But led by senior quarterback Donte Bass, the Red Wings regrouped at the right time and won their three playoff games over Ridgefield, New Providence, and finally Shabazz of Newark, 13-7, in December at Kean University in Union, winning on a touchdown from Josh Mercado with just 12 seconds remaining to give Hoboken its second straight state sectional championship.

Seconds before the touchdown, Bass completed a 68-yard pass to DeShawn Reed to set up the game-winning score.

The thrilling win over Shabazz and repeat state championship performance enables Hoboken to secure the top spot in our year-end list.

2-North Bergen’s Giraldo captures NJSIAA state wrestling title

Before 2013, there had only been four Hudson County wrestlers -- and only one from North Bergen High School -- to ever capture an NJSIAA state wrestling championship.

But Anthony Giraldo of North Bergen, a Guttenberg resident who attends High Tech High School, created his slice of history in March, when he defeated Corey Stasenko of South Plainfield to capture the 126-pound state championship.

Giraldo, a junior, became the first North Bergen wrestler to earn a state crown since John Bott won in 1983. Giraldo, who signed a national letter of intent to attend Rutgers on a wrestling scholarship in December, joined Bott, David Cordoba of Kearny, and James Fox and Lenny Richardson of St. Peter’s Prep as Hudson County wrestlers who captured state titles.

Barring injury or illness, Giraldo will look to become the first-ever two-time Hudson County state champion in March, 2014.

3-Secaucus wins county, state softball championships

After the first two weeks of the high school softball season, the Patriots of Secaucus didn’t look like they were going to have a successful season. They lost three of their first five games and didn’t appear to have the makings of a good squad.

▸ DATA LISTING
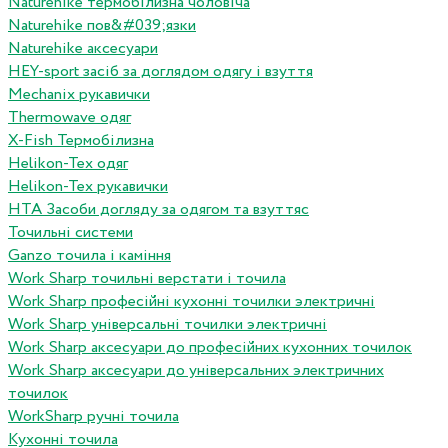
Naturehike термобілизна чоловіча
Naturehike пов&#039;язки
Naturehike аксесуари
HEY-sport засіб за доглядом одягу і взуття
Mechanix рукавички
Thermowave одяг
X-Fish Термобілизна
Helikon-Tex одяг
Helikon-Tex рукавички
HTA Засоби догляду за одягом та взуттяс
Точильні системи
Ganzo точила і каміння
Work Sharp точильні верстати і точила
Work Sharp професiйнi кухоннi точилки электричнi
Work Sharp унiверсальнi точилки электричнi
Work Sharp аксесуари до професiйних кухонних точилок
Work Sharp аксесуари до унiверсальних электричних
точилок
WorkSharp ручні точила
Кухонні точила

▸ THE TASK
Answer these from the year-end list:
(a) Who caught the 68-yard pass that set up Hoboken's winning score?
(b) Whom did Giraldo defeat to win the 126-pound state title?
(c) How many of its first five games did Secaucus lose?
The records come from a different source than the year-end list.

▸ SOLUTION TO THIS EXERCISE
(a) DeShawn Reed
(b) Corey Stasenko of South Plainfield
(c) Three